### [EXTRACTED MATERIAL]
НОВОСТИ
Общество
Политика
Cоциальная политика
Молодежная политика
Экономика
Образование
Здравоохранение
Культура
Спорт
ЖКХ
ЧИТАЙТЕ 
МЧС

### [EXERCISE REQUIREMENTS]
Rewrite the lines above with "Спорт" changed to "Туризм", and keep everything else the same.

### [ANSWER TO THIS TASK]
НОВОСТИ
Общество
Политика
Cоциальная политика
Молодежная политика
Экономика
Образование
Здравоохранение
Культура
Туризм
ЖКХ
ЧИТАЙТЕ 
МЧС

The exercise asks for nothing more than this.